■ Task to complete
Please work out how many lines in the material below contain the string "Executives", and answer with that number only.

+++ Dataset records +++

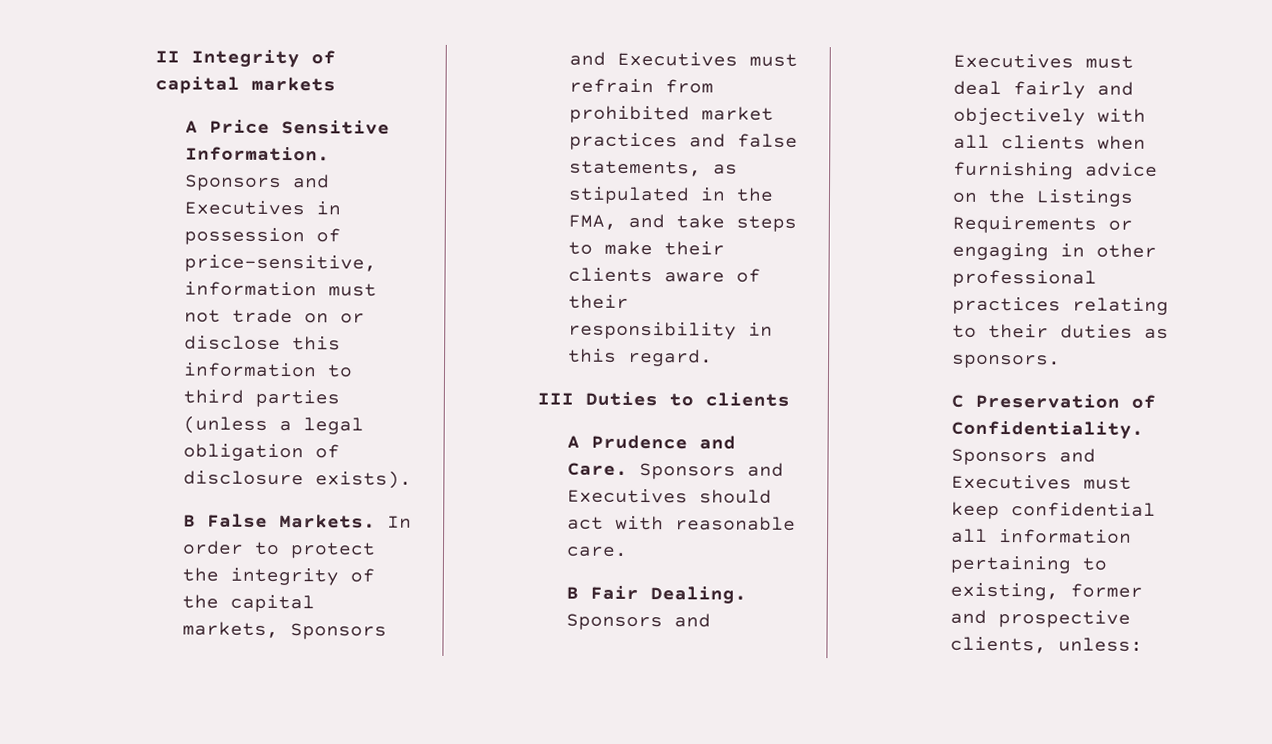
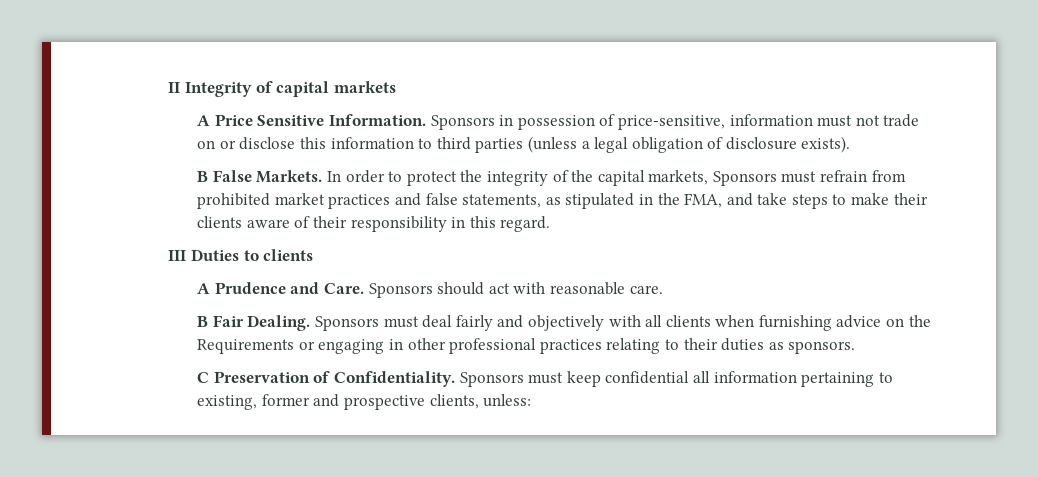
[293,174,330,189] [184,200,305,216] and Executives -> (495, 122) none
[569,51,738,67] and Executives -> (777, 178) none
[747,462,784,477] [567,488,688,504] and Executives -> (433, 290) none
[674,613,711,628] [953,53,1074,69] and Executives -> (379, 323) none
[1036,189,1134,207] Listings -> (931, 321) none
[1059,448,1096,463] [951,474,1072,490] and Executives -> (524, 379) none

+++

■ Solution to this exercise
5